결과치가 좋지 않아서 변경을 주었다.

optimizer 수정
배치크기
모델 아키텍처 수정
과적합 방지를 위해 L2 정규화 추가

Train 은 훨씬 좋아졌으나 Validation은 변화가 별로 좋지않아 추가적으로 개선해야할거같음

최종코드

# BERT 모델로 학습
import torch
import torch.nn as nn
import torch.optim as optim
import numpy as np
from transformers import BertTokenizer, BertModel
from sklearn.model_selection import train_test_split
import tensorflow as tf
from torch.utils.data import DataLoader, RandomSampler, SequentialSampler
from sklearn.utils.class_weight import compute_class_weight
from tqdm import tqdm
import random

# BERT 토크나이저 설정
tokenizer = BertTokenizer.from_pretrained('bert-base-uncased')

# 하이퍼파라미터 설정
MAX_LEN = 128
BATCH_SIZE = 32
ACCUMULATION_STEPS = 2
EPOCHS = 9
LEARNING_RATE = 2e-5
WEIGHT_DECAY = 1e-2
WARMUP_STEPS = 0.1
GRADIENT_CLIP = 1.0
output_size = 3

# 디바이스 설정
device = torch.device('cuda' if torch.cuda.is_available() else 'cpu')

# Dataset 클래스 정의
class Dataset(torch.utils.data.Dataset):
    def __init__(self, text, sentiment):
        self.text = text
        self.sentiment = sentiment

    def __len__(self):
        return len(self.text)

    def __getitem__(self, idx):
        text = str(self.text[idx])
        encoding = tokenizer.encode_plus(
            text,
            add_special_tokens=True,
            max_length=MAX_LEN,
            return_token_type_ids=False,
            padding='max_length',
            truncation=True,
            return_attention_mask=True,
            return_tensors='pt',
        )

        return {
            'text': encoding['input_ids'].flatten(),
            'attention_mask': encoding['attention_mask'].flatten(),
            'target': torch.tensor(self.sentiment[idx], dtype=torch.long)
        }

# 데이터 로더 생성 함수
def create_data_loader(df, tokenizer, max_len, batch_size):
    dataset = Dataset(
        text=df.Text.values,
        sentiment=df.sentiments.values
    )
    return DataLoader(
        dataset,
        batch_size=batch_size,
        num_workers=2,
        pin_memory=True,
        shuffle=True
    )

# 모델 정의
class SentimentBERT(nn.Module):
    def __init__(self, output_size, dropout_rate=0.3):
        super(SentimentBERT, self).__init__()
        self.bert = BertModel.from_pretrained('bert-base-uncased')
        self.dropout = nn.Dropout(dropout_rate)
        self.fc1 = nn.Linear(768, 512)
        self.fc2 = nn.Linear(512, 256)
        self.fc3 = nn.Linear(256, output_size)
        self.relu = nn.ReLU()
        self.layer_norm1 = nn.LayerNorm(512)
        self.layer_norm2 = nn.LayerNorm(256)

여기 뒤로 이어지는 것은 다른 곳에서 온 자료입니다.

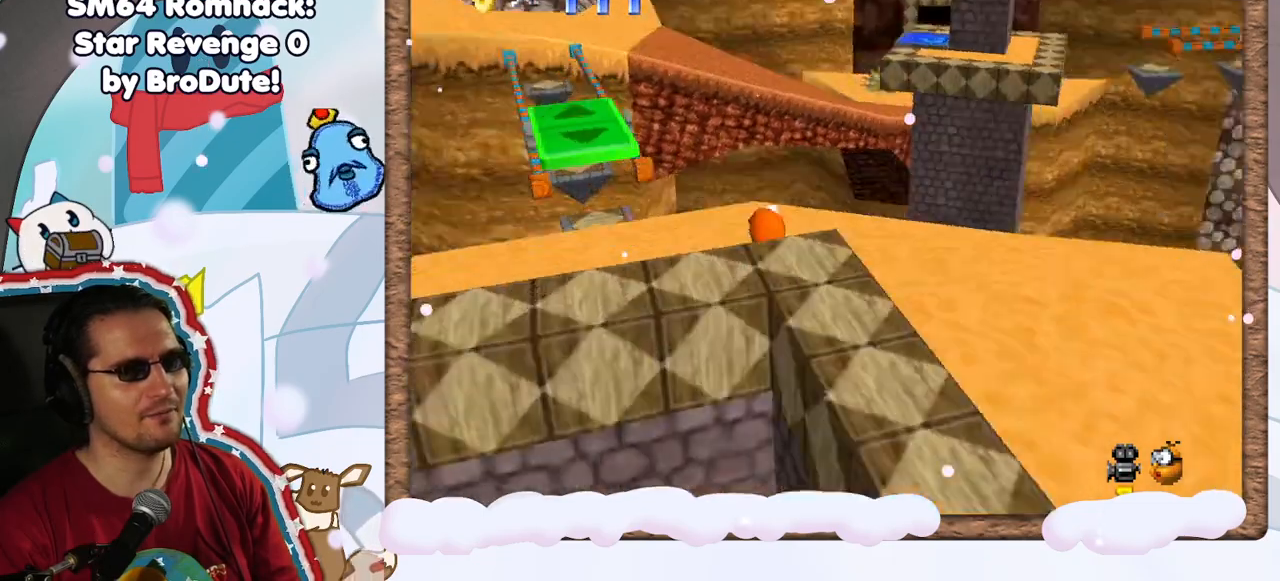
{"buttons": [], "left_stick": "left", "events": [[117, "C_LEFT", "up"], [217, "left_stick", "left"]]}
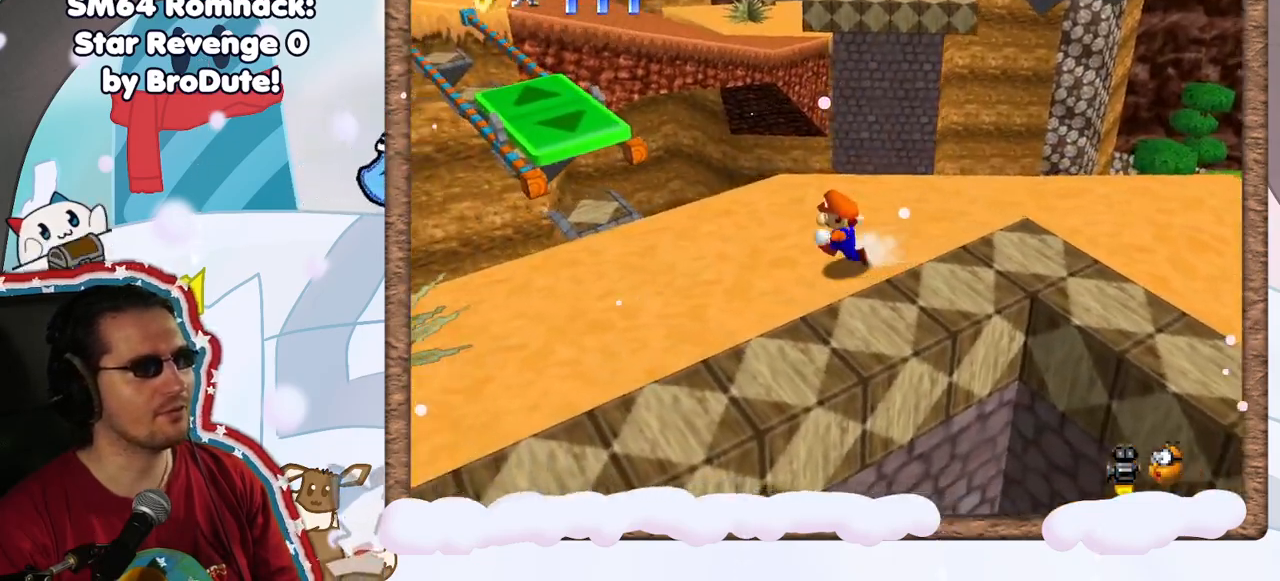
{"buttons": ["Z"], "left_stick": "up-left", "events": [[200, "left_stick", "up-left"], [467, "Z", "down"]]}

    def forward(self, input_ids, attention_mask):
        outputs = self.bert(input_ids=input_ids, attention_mask=attention_mask)
        pooled_output = outputs.pooler_output
        x = self.fc1(pooled_output)
        x = self.layer_norm1(x)
        x = self.relu(x)
        x = self.dropout(x)
        x = self.fc2(x)
        x = self.layer_norm2(x)
        x = self.relu(x)
        x = self.dropout(x)
        logits = self.fc3(x)
        return logits

# 시드 설정
def set_seed(seed_value=42):
    torch.manual_seed(seed_value)
    torch.cuda.manual_seed(seed_value)
    torch.cuda.manual_seed_all(seed_value)
    torch.backends.cudnn.deterministic = True
    torch.backends.cudnn.benchmark = False
    np.random.seed(seed_value)
    random.seed(seed_value)

set_seed(42)

# 데이터 준비
y = df.sentiments.values
train_df, test_df = train_test_split(df, test_size=0.2, stratify=y, random_state=42)

# 클래스 가중치 계산
class_weights = compute_class_weight('balanced', classes=np.unique(y), y=y)
class_weights = torch.tensor(class_weights, dtype=torch.float).to(device)

# 데이터 로더 생성
train_loader = create_data_loader(train_df, tokenizer, MAX_LEN, BATCH_SIZE)
valid_loader = create_data_loader(test_df, tokenizer, MAX_LEN, BATCH_SIZE)

# 모델 초기화
model = SentimentBERT(output_size=output_size, dropout_rate=0.3)
model = model.to(device)

# BERT 레이어 동결
for param in model.bert.parameters():
    param.requires_grad = False

# 마지막 4개의 트랜스포머 레이어와 풀링 레이어의 파라미터를 학습 가능하게 설정
for param in model.bert.encoder.layer[-4:].parameters():
    param.requires_grad = True
for param in model.bert.pooler.parameters():
    param.requires_grad = True

# 옵티마이저 설정
optimizer = optim.AdamW(model.parameters(), lr=LEARNING_RATE, weight_decay=WEIGHT_DECAY)

# 손실 함수 설정
criterion = nn.CrossEntropyLoss(weight=class_weights)

# 정확도 계산 함수
def acc(pred, label):
    pred = torch.argmax(pred, dim=1)
    return (pred == label).float().mean().item()

# 학습률 스케줄러 설정
total_steps = len(train_loader) * EPOCHS
scheduler = get_linear_schedule_with_warmup(optimizer,
                                            num_warmup_steps=int(WARMUP_STEPS * total_steps),
                                            num_training_steps=total_steps)

# 그래디언트 클리핑 함수
def clip_gradients(model, clip_value=GRADIENT_CLIP):
    torch.nn.utils.clip_grad_norm_(model.parameters(), max_norm=clip_value)

# 학습 루프
VALID_LOSS_MIN = np.Inf
epoch_tr_loss, epoch_vl_loss = [], []
epoch_tr_acc, epoch_vl_acc = [], []

for epoch in range(EPOCHS):
    print(f'Epoch {epoch+1}/{EPOCHS}')
    print('-' * 10)

    # 3번째 에포크 후에 마지막 3개 레이어를 해제
    if epoch == 3:
        for param in model.bert.encoder.layer[-3:].parameters():
            param.requires_grad = True
        print("Unfreezing last 3 BERT layers")

    # 학습 단계
    model.train()
    train_loss, train_acc = 0, 0
    train_pbar = tqdm(train_loader, desc="Training")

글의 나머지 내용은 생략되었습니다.